§ **Task list**
- 1) In the road-trip account, what year, make and model is the van called Bessie?
- 2) Carry on the road-trip account of driving the van Bessie toward Ely, picking up right after its final sentence.

[START OF Source excerpt]

The trip from where I was staying in Kenosha, WI to Ely is just over 500 miles, so I decided to stop for the night at a half-way point in Chippewa Falls, WI where my old friend Dale was living. It was the first long trip for Bessie, the van that I will be living out of and traveling across the country in as my project progresses. Previous to the trip I had put a lot of money into the vehicle, a 2001 Chevy Astrovan that had just over 200,000 miles at the time. Bessie and I stated out on a Tuesday in the middle of January and I had a hotel booked for the following night in Ely. We made it to my friend’s place with no problems, stopping along to way to see a few sights. I met Dale’s wife Greta and their kids, spent the night catching up, and the next morning we had breakfast before I headed off. For me the plan was a quick stop at Willow River State Park to see the waterfalls there and then on to Ely. About twenty minutes into the trip my battery warning light started to blink slowly and just as I was getting off the highway at the town of Menominee, WI all the gauges died. It was not what I was hoping for on Bessie’s inaugural voyage.

I pulled into a Walmart and drove around the back to the automotive shop. I popped inside and told a mechanic what I just experienced. He assured me it was the alternator and explained he didn’t want to sell me a battery I didn’t need. I got the van jumped and was sent to a Fleet Farm where he thought they may be able to get me in that day. When I arrived there I left the van running and went in to see if they had an opening. The very friendly mechanic explained they were booked but called another place named All Car Automotive. I was put on the phone with Jason, the shop manager, who told they could get me in right away. I jumped in the van and attempted to make the two mile trip but about three quarters of the way the van died. I had no service on my phone and didn’t know the number of the shop. Just as frustration and despair started to set in Jason pulled up and told me he had a feeling I wasn’t going to make it. We went back to the shop, got another vehicle, and strapped Bessie up to tow the rest of the distance. The repair went smoothly, the price wasn’t bad, and I still had time to make it to Ely that day. Just a little bump in the road, or so I thought.

[END OF Source excerpt]
[START OF Recorded information]

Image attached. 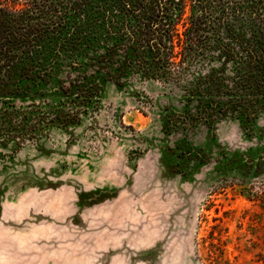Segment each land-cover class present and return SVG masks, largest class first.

[END OF Recorded information]

§ **Task-by-task answers**
- 1) A 2001 Chevy Astrovan.

- 2)
Once the repairs were done and the work was paid for one of the mechanics that was pulling it out of the shop asked me if my breaks usually went all the way to the floor. I assured him the brakes were good and he told me that I had a busted brake line. Jason confirmed that I indeed had a busted line but said they didn’t have the time to repair it that day. I asked if I could get back to Chippewa Falls at least and they claimed it shouldn’t be a problem if I was careful. I got a couple of miles down the road and decided there was no way I was driving anywhere, I had no brakes! I called my mechanic Kurt back in Kenosha and he told me they likely snapped the brake line while towing, a consequence of helping me out. He mentioned the only one that was bad was near the front right tire and it shouldn’t be more than $150. I drove back to the shop, told them I was not taking a chance, and Jason explained they had a cancelation and could get it in right away. It was the brake line Kurt mentioned but they couldn’t get it done that day. I called Dale and he told me Greta just happened to be working near where I was. She came and got me and I was able to call my hotel in Ely and rearrange the dates of my reservation. A minor hang-up easily alleviated and likely not the last. The next morning I got a call from Jason telling me the van was ready and in the end it was fairly priced. I felt lucky to find an honest mechanic on the road.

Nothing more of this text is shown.